» What the task requires
From the first line to the last, print the data exactly as written.

----- Data for the task -----

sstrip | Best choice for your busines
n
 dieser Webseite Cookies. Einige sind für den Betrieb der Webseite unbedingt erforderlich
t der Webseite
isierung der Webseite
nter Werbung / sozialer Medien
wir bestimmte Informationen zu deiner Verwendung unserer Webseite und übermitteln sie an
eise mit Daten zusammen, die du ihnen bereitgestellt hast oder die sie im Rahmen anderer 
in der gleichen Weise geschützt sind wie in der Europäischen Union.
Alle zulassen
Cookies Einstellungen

-----

» Expected output
sstrip | Best choice for your busines
n
 dieser Webseite Cookies. Einige sind für den Betrieb der Webseite unbedingt erforderlich
t der Webseite
isierung der Webseite
nter Werbung / sozialer Medien
wir bestimmte Informationen zu deiner Verwendung unserer Webseite und übermitteln sie an
eise mit Daten zusammen, die du ihnen bereitgestellt hast oder die sie im Rahmen anderer 
in der gleichen Weise geschützt sind wie in der Europäischen Union.
Alle zulassen
Cookies Einstellungen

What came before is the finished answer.